Problem A - In the column on Ireland's Euro 2016 qualifying campaign, which two German games did the writer watch in the build-up to the game in Gelsenkirchen?
Problem B - Carry on the column about Ireland's Euro 2016 qualifying campaign from its last sentence.
Segment Start: Excerpt provided
Giles: Big reward in Glasgow waits if Irish give it a go

Shift in mindset could deliver a rich dividend

GELSENKIRCHEN, GERMANY - OCTOBER 14: John O'Shea of the Republic of Ireland (R) celebrates scoring the equalising goal with Marc Wilson and Stephen Ward of the Republic of Ireland during the EURO 2016 Qualifier between Germany and Republic of Ireland at the Veltins-Arena on October 14, 2014 in Gelsenkirchen, Germany. (Photo by Alex Grimm/Bongarts/Getty Images)
GELSENKIRCHEN, GERMANY - OCTOBER 14: John O'Shea of the Republic of Ireland (R) celebrates scoring the equalising goal with Marc Wilson and Stephen Ward of the Republic of Ireland during the EURO 2016 Qualifier between Germany and Republic of Ireland at the Veltins-Arena on October 14, 2014 in Gelsenkirchen, Germany. (Photo by Alex Grimm/Bongarts/Getty Images)

This week, in the build-up to the game in Gelsenkirchen, I watched the German games against Poland and Scotland and one common theme emerged. Both teams had a right go at Germany.

From Martin O'Neill's point of view and as a more accurate comparison, the game against Scotland was the more relevant because the Germans were at home.

With next month in mind and given the result Ireland got against Germany, that performance and another excellent display in Warsaw on Tuesday night will be examined very closely.

And on the basis of the way Ireland have played in the group so far and what I have seen of Gordon Strachan's team, O'Neill has a job on his hands to come away from Celtic Park with a result.

Scotland had to defend in Dortmund which was to be expected. It was the first game of the series for the world champions on their home patch and that alone must have been a mental challenge for Strachan's players.
Segment End: Excerpt provided
Segment Start: Material supplied
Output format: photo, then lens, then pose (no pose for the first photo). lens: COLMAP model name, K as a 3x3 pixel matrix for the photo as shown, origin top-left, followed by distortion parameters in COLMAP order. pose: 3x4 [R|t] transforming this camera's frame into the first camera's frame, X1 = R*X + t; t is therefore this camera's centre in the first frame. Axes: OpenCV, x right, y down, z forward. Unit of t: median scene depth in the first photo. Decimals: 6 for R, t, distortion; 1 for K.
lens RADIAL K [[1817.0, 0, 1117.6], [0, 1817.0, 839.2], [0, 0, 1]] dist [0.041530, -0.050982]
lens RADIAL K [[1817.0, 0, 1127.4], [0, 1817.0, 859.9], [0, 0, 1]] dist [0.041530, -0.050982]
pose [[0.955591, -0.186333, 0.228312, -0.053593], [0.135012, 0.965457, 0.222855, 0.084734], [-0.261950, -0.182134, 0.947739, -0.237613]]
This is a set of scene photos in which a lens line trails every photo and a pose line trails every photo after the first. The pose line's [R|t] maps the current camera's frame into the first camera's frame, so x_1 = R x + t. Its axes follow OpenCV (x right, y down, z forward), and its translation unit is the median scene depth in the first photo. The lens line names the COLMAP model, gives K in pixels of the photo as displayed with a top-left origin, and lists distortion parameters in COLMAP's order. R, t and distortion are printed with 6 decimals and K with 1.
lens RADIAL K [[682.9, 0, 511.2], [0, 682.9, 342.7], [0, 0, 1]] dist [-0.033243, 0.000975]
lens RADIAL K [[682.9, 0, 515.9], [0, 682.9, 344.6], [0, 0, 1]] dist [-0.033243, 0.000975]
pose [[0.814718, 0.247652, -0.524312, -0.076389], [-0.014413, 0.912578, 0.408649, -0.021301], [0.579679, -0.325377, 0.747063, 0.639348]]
Segment End: Material supplied
Task answer A - Germany's games against Poland and Scotland.

Task answer B -
But his team reflects the man and Scotland were bright, aggressive and at times creative. So much so that Germany were visibly unsettled. It wasn't in the script that they should pour a bucket of water over the happy memories of Brazil.

Slapstick defending cost Strachan a great result to go with a great performance but he can't legislate for that.

Strachan has done very well with a group of players most people haven't heard of much for their efforts at club level and he underlined a lesson which I must admit, I allowed to slip from my mind. Never prejudge a football match with complete certainty.

Like just about everyone else, I was happy to hand Germany a golden ticket to the top of the group without a game being played and that was wrong.

I didn't know then the impact retirements would have on Jogi Loew's team and just assumed that he would manage the transition pretty seamlessly.

UNDERESTIMATED

I still think Germany will get it right, particularly when Loew has Sebastien Schweinsteiger, Marco Reus back playing for him but I underestimated the job.

As I've always said, success is such a fragile thing and the dynamic inside a dressing room has to be right. At the moment, it is not.

That's the context for most of my observations on the game the other night. Ireland showed in the final 20 minutes that we had the players to trouble Germany when they played in their best positions. That's a fact.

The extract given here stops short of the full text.